Is ecstasy addictive?
Ecstasy can be addictive, as users can develop a psychological dependence on this drug. It is also possible to build up a tolerance to the drug and a need to take more and more in order to get the same effect.
Speed (amphetamine, billy, whizz)
What is speed?
Speed is the street name for drugs based on amphetamine, and is a stimulant drug. It is usually an off-white or pink powder that is dabbed onto gums, snorted or swallowed in paper.
How does speed make you feel?
Speed can make you feel alert, confident and full of energy, and can reduce appetite. But it can make you agitated and aggressive, and can cause confusion, paranoia and even psychosis.

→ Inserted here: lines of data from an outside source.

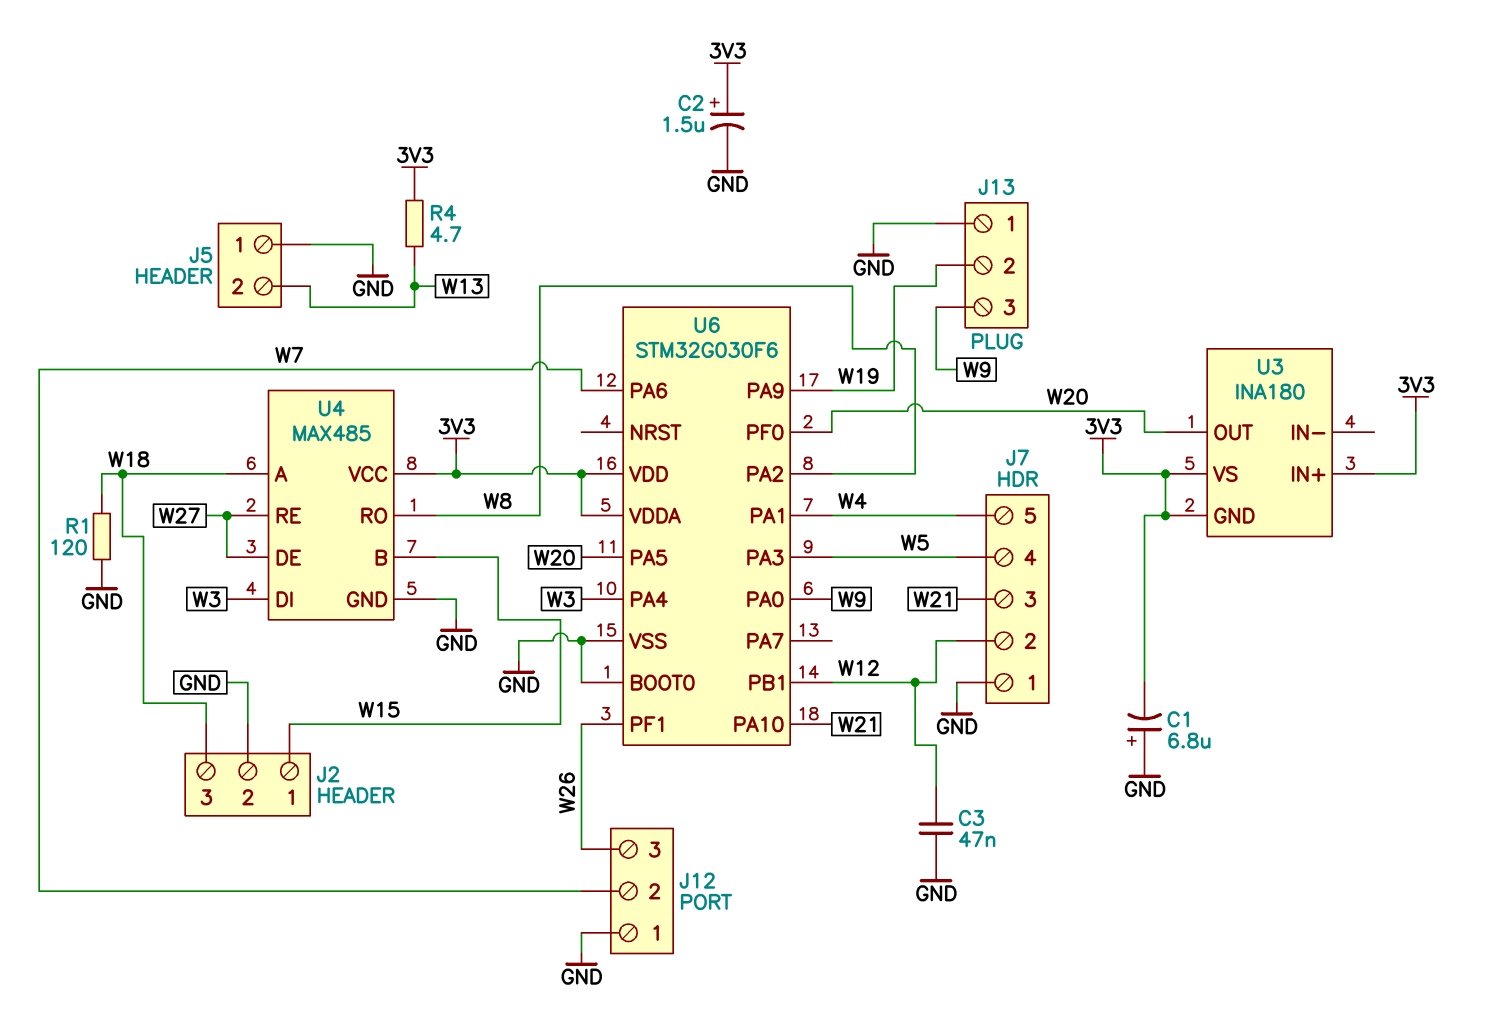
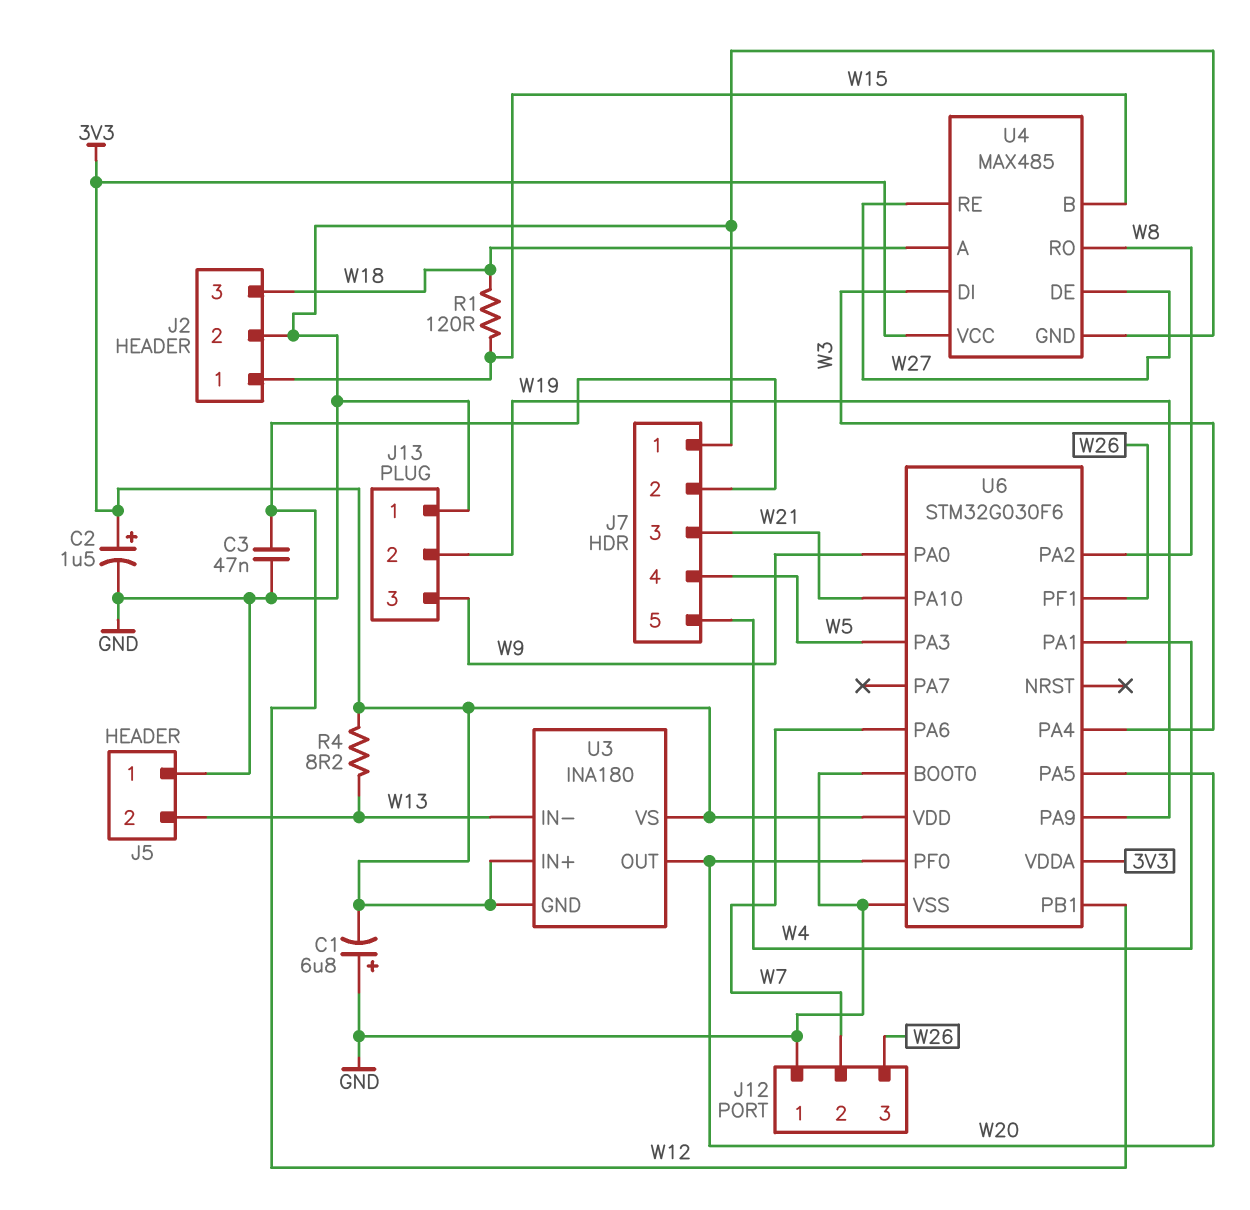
R1: 120 (GND, W18) -> 120 (W15, W18)
R4: 4.7 (3V3, W13) -> 8.2 (3V3, W13)
U3 pin IN-: none -> W13

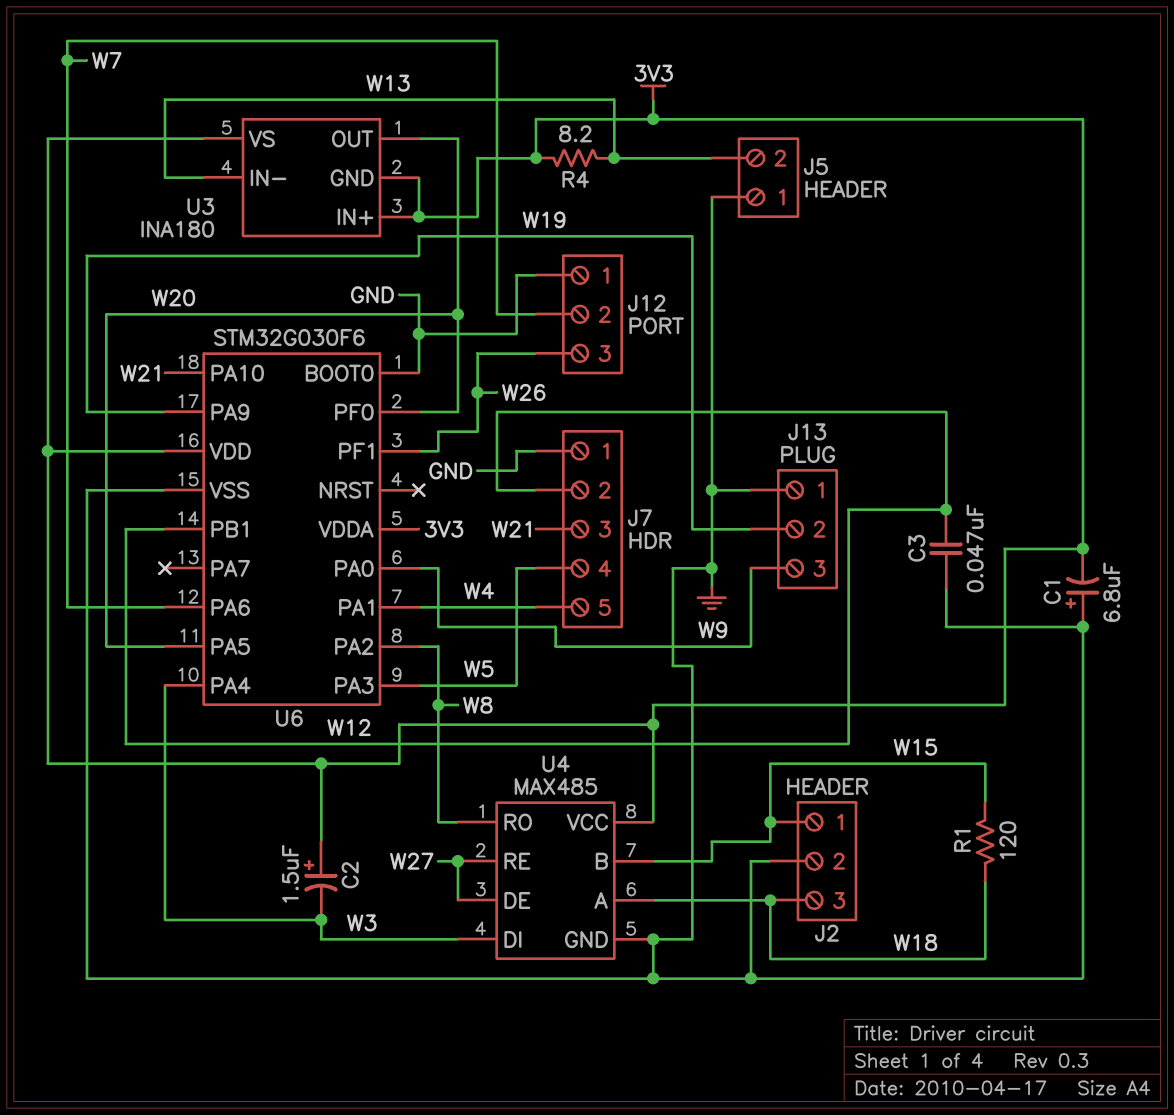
C2: 1.5uF (plus 3V3, minus GND) -> 1.5uF (plus 3V3, minus W3)

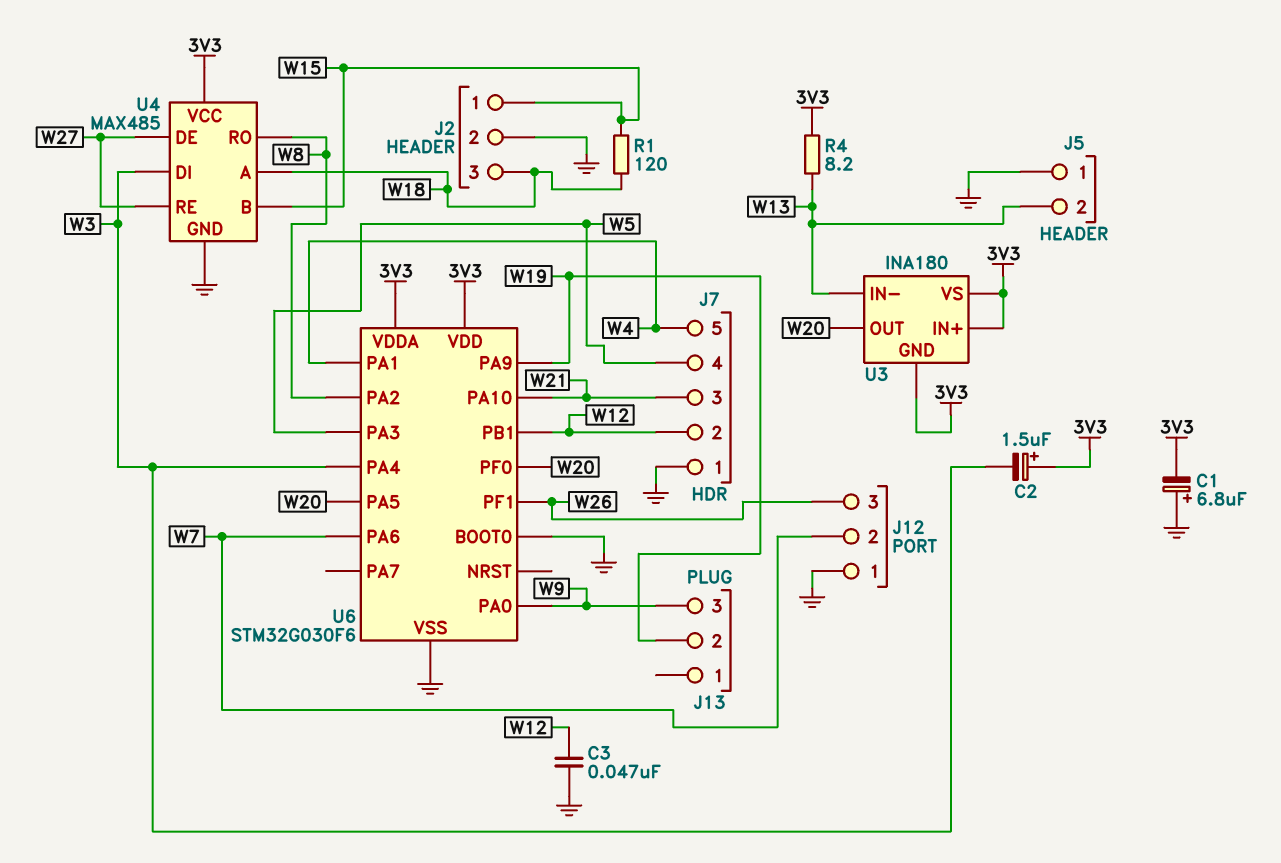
J13 pin 1: GND -> none

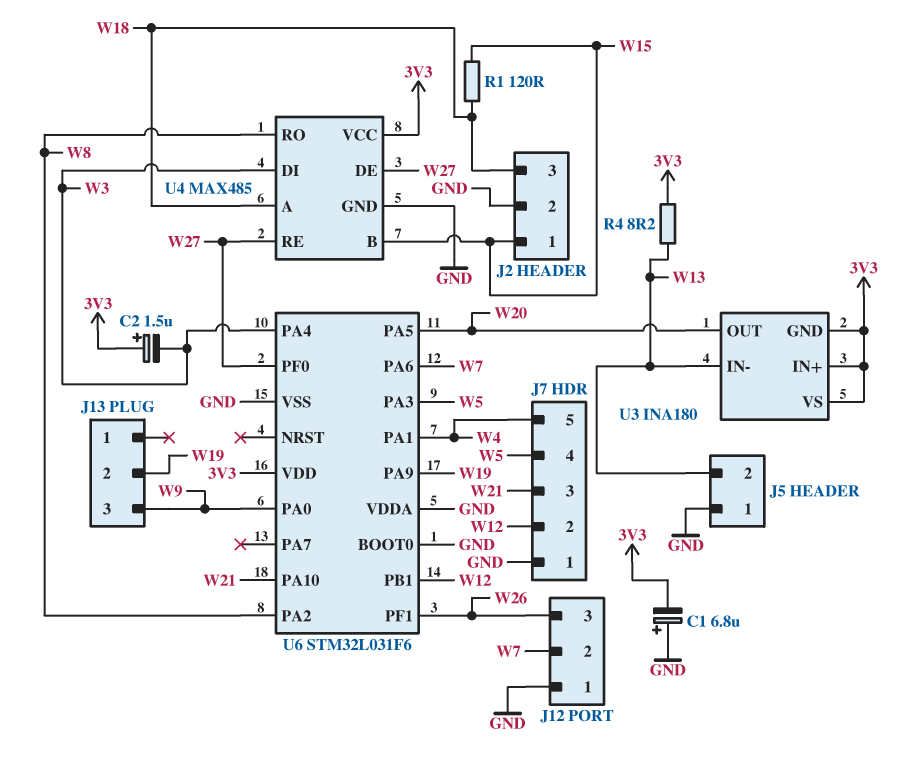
C3: 47nF (GND, W12) -> none
U6: STM32G030F6 -> STM32L031F6
U6 pin PF0: W20 -> W27
U6 pin VDDA: 3V3 -> GND

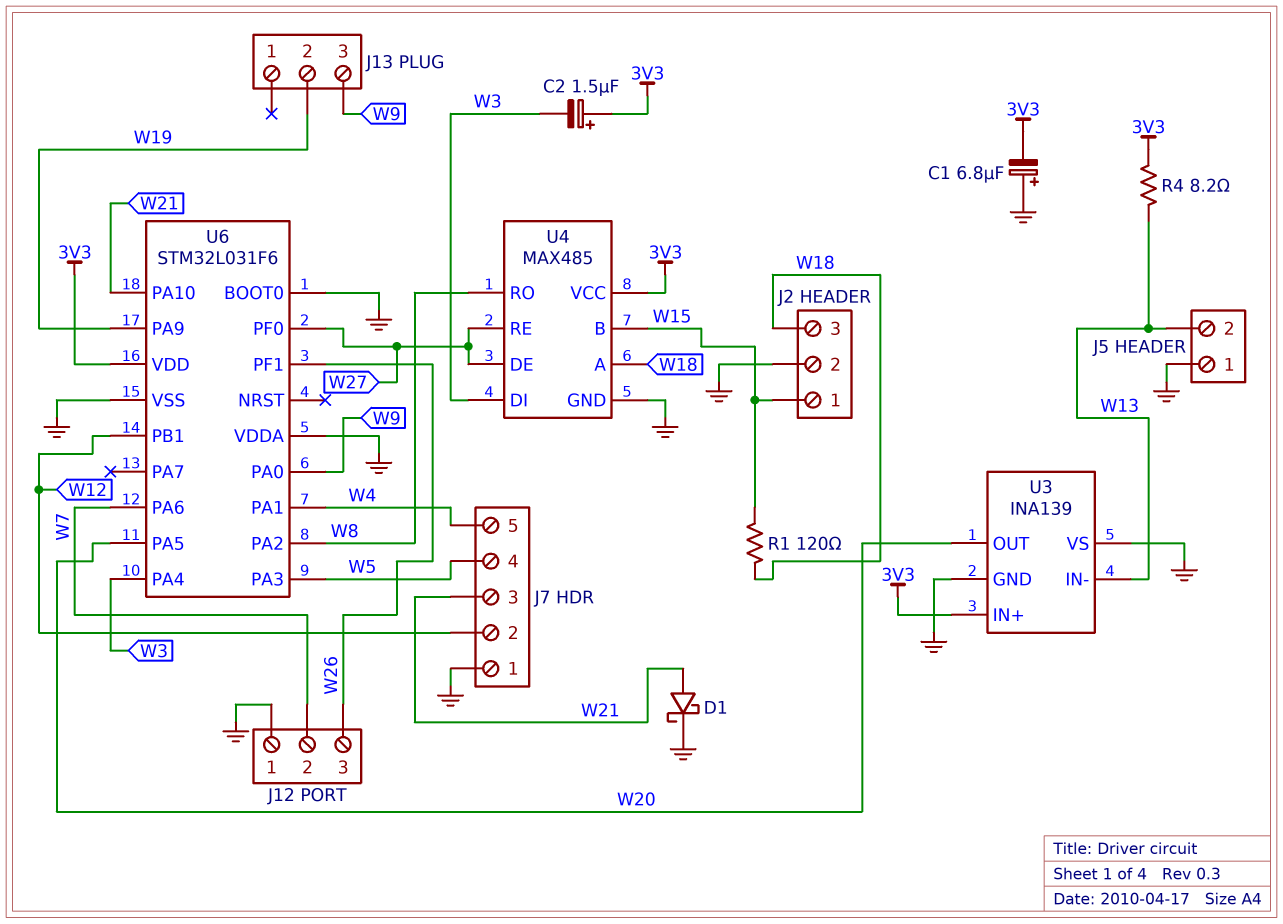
D1: none -> schottky (A W21, K GND)
U3: INA180 -> INA139
U3 pin GND: 3V3 -> GND
U3 pin VS: 3V3 -> GND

You can also become very depressed and lethargic for hours or days after a period of heavy use.
How does speed affect your health?
Taking speed can be dangerous for the heart, as it can can cause high blood pressure and heart attacks. It can be more risky if mixed with alcohol, or if used by people with blood pressure or heart problems. Injecting speed is particularly dangerous, as death can occur from overdose. Speed is usually very impure and injecting it can cause damage to veins and tissues, which can also lead to serious infections in the body and bloodstream. Any sharing of injecting equipment adds the risk of catching hepatitis C and HIV.